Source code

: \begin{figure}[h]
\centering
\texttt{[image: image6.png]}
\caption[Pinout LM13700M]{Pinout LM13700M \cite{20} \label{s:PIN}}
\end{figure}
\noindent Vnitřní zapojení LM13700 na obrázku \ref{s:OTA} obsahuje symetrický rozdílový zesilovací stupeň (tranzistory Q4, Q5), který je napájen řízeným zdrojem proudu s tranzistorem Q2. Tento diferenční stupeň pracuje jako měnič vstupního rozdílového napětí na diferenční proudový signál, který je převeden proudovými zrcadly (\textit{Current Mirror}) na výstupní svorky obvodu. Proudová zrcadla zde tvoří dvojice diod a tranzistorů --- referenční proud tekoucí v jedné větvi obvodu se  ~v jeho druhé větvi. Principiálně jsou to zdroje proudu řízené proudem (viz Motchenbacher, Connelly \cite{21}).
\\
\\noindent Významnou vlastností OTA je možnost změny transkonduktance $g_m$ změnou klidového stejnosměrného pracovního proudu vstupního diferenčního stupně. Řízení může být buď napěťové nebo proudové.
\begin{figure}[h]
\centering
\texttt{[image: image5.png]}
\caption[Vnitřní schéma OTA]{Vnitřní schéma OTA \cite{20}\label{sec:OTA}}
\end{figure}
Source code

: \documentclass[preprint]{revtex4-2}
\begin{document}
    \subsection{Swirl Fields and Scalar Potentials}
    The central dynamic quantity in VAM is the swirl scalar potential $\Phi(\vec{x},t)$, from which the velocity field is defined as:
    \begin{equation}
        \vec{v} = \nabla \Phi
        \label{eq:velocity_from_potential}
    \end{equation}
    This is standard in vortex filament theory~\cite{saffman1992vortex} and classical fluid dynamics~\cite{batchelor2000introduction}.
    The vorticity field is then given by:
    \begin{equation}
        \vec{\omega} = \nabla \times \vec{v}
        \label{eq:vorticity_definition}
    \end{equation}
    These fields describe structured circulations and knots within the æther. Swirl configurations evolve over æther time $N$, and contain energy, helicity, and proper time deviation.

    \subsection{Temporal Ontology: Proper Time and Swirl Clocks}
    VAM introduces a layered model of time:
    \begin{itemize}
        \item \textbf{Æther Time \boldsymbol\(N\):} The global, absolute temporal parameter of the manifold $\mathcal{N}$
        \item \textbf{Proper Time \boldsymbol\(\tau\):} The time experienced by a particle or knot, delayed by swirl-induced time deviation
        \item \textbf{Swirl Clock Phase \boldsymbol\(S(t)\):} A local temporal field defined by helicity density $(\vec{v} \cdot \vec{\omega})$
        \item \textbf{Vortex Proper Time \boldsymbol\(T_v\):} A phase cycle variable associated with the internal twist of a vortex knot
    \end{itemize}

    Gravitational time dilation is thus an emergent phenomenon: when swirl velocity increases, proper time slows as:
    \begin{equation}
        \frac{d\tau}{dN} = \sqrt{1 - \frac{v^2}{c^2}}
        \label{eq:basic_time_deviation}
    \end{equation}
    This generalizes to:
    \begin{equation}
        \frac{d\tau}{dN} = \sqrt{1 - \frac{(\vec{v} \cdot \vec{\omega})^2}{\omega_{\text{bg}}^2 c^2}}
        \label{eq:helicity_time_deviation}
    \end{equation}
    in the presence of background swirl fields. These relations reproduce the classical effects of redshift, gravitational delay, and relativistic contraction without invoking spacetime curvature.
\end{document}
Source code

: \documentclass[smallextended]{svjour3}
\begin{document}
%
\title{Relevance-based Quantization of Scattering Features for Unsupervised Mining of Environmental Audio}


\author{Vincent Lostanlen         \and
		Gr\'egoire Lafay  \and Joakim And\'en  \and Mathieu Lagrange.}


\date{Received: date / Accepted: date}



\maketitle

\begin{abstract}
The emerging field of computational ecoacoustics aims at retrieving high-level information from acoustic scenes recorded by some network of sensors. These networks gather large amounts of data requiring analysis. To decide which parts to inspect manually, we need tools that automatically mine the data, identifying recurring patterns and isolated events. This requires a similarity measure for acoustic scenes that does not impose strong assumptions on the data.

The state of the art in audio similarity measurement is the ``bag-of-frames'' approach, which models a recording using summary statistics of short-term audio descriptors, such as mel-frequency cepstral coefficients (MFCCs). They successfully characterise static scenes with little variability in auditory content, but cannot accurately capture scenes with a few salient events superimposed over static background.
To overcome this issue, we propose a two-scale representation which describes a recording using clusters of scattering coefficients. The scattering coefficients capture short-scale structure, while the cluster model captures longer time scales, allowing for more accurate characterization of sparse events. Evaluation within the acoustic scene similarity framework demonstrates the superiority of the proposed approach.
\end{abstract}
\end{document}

- - - - -

## PROBLEM TO WORK ON
With the first line of the material as the start and the line containing "This is standard" as the end, repeat that span exactly and add nothing.

## SOLVED PROBLEM
Source code

: \begin{figure}[h]
\centering
\texttt{[image: image6.png]}
\caption[Pinout LM13700M]{Pinout LM13700M \cite{20} \label{s:PIN}}
\end{figure}
\noindent Vnitřní zapojení LM13700 na obrázku \ref{s:OTA} obsahuje symetrický rozdílový zesilovací stupeň (tranzistory Q4, Q5), který je napájen řízeným zdrojem proudu s tranzistorem Q2. Tento diferenční stupeň pracuje jako měnič vstupního rozdílového napětí na diferenční proudový signál, který je převeden proudovými zrcadly (\textit{Current Mirror}) na výstupní svorky obvodu. Proudová zrcadla zde tvoří dvojice diod a tranzistorů --- referenční proud tekoucí v jedné větvi obvodu se  ~v jeho druhé větvi. Principiálně jsou to zdroje proudu řízené proudem (viz Motchenbacher, Connelly \cite{21}).
\\
\\noindent Významnou vlastností OTA je možnost změny transkonduktance $g_m$ změnou klidového stejnosměrného pracovního proudu vstupního diferenčního stupně. Řízení může být buď napěťové nebo proudové.
\begin{figure}[h]
\centering
\texttt{[image: image5.png]}
\caption[Vnitřní schéma OTA]{Vnitřní schéma OTA \cite{20}\label{sec:OTA}}
\end{figure}
Source code

: \documentclass[preprint]{revtex4-2}
\begin{document}
    \subsection{Swirl Fields and Scalar Potentials}
    The central dynamic quantity in VAM is the swirl scalar potential $\Phi(\vec{x},t)$, from which the velocity field is defined as:
    \begin{equation}
        \vec{v} = \nabla \Phi
        \label{eq:velocity_from_potential}
    \end{equation}
    This is standard in vortex filament theory~\cite{saffman1992vortex} and classical fluid dynamics~\cite{batchelor2000introduction}.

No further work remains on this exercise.